> **Stored entries**:
★ ★ ★ ★
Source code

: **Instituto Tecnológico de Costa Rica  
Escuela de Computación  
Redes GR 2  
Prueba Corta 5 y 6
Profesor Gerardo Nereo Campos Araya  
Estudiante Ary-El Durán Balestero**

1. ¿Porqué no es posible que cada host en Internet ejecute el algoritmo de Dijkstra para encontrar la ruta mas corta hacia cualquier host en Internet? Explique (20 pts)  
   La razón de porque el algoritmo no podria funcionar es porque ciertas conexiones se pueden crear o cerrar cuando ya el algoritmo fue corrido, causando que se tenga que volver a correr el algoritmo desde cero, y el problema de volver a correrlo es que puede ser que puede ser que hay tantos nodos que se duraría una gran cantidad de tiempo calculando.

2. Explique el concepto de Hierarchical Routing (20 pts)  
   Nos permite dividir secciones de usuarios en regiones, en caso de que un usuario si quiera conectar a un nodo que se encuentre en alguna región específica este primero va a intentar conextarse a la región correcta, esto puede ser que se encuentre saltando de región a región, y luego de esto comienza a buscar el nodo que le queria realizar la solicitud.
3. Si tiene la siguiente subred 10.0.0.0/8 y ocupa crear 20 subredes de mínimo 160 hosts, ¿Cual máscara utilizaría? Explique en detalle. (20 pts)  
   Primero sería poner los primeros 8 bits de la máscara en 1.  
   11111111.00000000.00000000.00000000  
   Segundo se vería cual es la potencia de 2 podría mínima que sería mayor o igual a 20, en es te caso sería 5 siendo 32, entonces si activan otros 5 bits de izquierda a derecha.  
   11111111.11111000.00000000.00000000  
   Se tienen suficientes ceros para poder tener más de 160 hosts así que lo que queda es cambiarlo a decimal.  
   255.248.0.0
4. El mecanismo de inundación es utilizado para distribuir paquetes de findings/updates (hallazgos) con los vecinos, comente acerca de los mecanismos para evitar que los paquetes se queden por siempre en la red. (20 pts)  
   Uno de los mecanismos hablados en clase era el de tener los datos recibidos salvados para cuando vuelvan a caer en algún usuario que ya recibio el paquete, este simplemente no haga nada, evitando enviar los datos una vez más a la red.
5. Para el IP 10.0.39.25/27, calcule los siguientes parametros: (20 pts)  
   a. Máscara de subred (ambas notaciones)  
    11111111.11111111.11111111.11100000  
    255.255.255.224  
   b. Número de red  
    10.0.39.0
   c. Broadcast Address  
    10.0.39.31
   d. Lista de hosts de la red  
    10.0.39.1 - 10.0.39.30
★ ★ ★ ★
Please quote everything in the records from the line containing "de Costa Rica" down to the line containing "Estudiante Ary-El Durán Balestero**".

: **Instituto Tecnológico de Costa Rica  
Escuela de Computación  
Redes GR 2  
Prueba Corta 5 y 6
Profesor Gerardo Nereo Campos Araya  
Estudiante Ary-El Durán Balestero**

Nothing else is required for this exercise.